╭─ Provided data
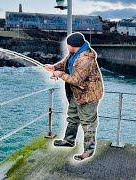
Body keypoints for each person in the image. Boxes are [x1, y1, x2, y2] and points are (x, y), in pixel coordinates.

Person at [44, 32, 104, 161]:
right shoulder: (75, 53)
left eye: (68, 45)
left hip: (88, 95)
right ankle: (69, 140)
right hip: (77, 94)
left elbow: (77, 80)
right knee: (73, 116)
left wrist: (59, 74)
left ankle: (88, 151)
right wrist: (53, 67)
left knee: (88, 123)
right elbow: (65, 63)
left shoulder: (86, 58)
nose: (66, 46)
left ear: (74, 46)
╰─
__Task prompt__
Write out the line containing "right wrist: (53, 67)" and every line after it through the end of the entries. Keep each one exactly as it is, and add nothing.

__Answer box__
right wrist: (53, 67)
left knee: (88, 123)
right elbow: (65, 63)
left shoulder: (86, 58)
nose: (66, 46)
left ear: (74, 46)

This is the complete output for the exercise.